Task details :: Report how many lines in the data below hold the string "rule". Nothing else should appear in the answer.

*** Data under study Section Begins ***

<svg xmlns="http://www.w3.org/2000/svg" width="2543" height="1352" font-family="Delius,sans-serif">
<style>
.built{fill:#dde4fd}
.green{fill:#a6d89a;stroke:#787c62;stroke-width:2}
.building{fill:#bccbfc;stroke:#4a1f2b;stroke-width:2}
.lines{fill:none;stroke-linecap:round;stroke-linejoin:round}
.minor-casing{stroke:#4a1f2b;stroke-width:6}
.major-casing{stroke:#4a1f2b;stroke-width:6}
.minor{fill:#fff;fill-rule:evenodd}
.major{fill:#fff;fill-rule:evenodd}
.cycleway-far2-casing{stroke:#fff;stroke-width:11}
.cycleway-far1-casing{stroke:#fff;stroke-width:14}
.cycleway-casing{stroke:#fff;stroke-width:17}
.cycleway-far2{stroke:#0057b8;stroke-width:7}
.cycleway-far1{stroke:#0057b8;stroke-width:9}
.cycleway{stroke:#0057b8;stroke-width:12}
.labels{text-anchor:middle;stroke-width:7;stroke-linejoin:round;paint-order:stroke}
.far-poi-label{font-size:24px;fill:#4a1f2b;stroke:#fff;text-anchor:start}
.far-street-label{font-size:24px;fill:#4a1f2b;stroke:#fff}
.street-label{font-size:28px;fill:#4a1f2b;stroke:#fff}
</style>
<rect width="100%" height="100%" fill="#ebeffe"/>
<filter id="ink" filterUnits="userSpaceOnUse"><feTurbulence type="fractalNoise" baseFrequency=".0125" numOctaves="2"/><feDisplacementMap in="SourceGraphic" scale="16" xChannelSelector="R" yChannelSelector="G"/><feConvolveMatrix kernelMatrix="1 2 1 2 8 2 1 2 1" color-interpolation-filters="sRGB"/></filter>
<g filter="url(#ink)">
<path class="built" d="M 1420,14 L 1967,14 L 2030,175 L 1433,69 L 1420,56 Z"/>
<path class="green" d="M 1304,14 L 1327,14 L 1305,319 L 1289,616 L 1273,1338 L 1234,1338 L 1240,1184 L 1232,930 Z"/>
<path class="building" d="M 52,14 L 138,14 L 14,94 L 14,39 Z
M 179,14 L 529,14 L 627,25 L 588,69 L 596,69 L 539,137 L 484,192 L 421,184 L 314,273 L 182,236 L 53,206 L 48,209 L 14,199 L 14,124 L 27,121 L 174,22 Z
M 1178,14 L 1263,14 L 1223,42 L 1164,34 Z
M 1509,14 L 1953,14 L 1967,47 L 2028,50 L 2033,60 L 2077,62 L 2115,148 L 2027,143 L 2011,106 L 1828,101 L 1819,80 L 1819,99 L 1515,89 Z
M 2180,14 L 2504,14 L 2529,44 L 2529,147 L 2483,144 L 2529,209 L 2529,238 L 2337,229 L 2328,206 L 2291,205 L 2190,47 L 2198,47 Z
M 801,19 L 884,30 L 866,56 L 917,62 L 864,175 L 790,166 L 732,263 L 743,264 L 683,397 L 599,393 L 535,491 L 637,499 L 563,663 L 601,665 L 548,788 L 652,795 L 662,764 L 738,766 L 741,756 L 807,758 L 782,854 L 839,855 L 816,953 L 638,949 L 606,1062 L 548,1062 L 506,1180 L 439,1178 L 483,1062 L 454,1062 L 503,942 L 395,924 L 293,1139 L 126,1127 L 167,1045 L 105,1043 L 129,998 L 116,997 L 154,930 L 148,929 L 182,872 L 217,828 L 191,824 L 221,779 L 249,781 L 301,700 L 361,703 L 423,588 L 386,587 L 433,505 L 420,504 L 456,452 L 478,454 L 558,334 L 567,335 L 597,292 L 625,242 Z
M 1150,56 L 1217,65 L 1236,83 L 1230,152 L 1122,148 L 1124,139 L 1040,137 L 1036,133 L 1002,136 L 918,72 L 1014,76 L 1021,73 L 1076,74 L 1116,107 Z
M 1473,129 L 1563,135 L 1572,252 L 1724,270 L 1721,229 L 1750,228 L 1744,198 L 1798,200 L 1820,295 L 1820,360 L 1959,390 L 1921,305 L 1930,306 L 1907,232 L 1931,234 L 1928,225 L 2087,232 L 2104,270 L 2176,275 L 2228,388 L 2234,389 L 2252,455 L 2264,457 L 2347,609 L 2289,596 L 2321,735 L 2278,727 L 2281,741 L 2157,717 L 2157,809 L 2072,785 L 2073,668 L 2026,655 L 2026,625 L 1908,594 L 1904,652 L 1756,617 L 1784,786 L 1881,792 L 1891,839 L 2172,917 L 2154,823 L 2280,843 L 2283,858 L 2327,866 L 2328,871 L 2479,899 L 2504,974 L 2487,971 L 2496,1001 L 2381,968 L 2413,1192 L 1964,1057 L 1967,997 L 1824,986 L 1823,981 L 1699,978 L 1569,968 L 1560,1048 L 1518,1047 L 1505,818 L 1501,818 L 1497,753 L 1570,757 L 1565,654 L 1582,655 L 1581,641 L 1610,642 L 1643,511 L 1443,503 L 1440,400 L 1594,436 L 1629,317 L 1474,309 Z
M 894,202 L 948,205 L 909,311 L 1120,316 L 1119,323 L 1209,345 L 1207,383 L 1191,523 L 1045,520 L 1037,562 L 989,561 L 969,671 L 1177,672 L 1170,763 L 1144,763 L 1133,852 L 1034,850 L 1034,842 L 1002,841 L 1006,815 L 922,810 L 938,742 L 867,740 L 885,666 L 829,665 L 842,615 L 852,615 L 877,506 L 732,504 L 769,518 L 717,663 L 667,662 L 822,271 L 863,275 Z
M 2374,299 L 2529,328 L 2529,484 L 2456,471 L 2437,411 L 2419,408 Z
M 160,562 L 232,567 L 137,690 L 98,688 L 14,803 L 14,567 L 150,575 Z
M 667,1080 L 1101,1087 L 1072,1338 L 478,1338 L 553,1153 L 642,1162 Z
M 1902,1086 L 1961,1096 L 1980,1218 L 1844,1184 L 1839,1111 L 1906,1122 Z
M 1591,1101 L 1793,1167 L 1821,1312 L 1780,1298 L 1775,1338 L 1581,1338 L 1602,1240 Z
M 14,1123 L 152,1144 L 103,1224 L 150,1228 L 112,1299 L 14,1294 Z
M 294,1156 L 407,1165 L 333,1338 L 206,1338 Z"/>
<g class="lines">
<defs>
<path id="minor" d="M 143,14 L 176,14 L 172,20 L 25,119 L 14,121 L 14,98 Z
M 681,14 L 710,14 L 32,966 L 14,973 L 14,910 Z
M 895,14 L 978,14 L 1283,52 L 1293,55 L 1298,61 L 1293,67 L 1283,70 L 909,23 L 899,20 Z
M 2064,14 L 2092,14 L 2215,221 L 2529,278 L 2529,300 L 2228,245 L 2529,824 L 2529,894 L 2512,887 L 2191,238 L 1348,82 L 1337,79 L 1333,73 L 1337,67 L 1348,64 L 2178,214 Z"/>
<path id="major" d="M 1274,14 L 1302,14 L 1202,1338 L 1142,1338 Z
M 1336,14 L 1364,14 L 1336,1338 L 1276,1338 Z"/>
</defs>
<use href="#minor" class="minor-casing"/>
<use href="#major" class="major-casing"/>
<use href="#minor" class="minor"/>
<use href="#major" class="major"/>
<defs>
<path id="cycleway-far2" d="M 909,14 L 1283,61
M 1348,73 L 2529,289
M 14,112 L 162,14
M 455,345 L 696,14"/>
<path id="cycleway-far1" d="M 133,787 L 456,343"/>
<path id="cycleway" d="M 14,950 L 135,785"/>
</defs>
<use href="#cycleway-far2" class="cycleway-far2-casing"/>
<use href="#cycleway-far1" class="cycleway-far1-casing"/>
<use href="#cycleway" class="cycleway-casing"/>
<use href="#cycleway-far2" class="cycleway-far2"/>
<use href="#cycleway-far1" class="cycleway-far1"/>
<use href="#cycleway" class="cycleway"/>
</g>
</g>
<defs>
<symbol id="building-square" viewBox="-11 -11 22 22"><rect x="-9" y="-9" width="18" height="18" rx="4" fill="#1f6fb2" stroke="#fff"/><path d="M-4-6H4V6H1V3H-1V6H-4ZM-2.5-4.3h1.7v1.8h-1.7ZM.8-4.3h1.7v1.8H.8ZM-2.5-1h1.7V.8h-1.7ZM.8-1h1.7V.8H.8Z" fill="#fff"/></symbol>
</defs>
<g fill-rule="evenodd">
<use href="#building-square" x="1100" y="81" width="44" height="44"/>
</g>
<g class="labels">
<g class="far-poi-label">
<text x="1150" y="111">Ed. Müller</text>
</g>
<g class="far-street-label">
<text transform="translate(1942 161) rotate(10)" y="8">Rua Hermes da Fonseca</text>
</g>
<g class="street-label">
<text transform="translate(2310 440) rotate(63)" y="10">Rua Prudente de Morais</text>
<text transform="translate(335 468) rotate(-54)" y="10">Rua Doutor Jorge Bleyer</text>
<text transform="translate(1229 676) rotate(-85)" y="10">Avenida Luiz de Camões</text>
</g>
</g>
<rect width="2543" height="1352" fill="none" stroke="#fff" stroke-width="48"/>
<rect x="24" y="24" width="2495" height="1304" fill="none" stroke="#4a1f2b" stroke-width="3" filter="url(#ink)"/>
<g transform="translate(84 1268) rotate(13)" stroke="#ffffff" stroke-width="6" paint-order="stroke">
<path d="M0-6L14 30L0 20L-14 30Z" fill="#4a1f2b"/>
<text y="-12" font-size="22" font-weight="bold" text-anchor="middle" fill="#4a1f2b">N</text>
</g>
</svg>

*** Data under study Section Ends ***

Answer area :: 3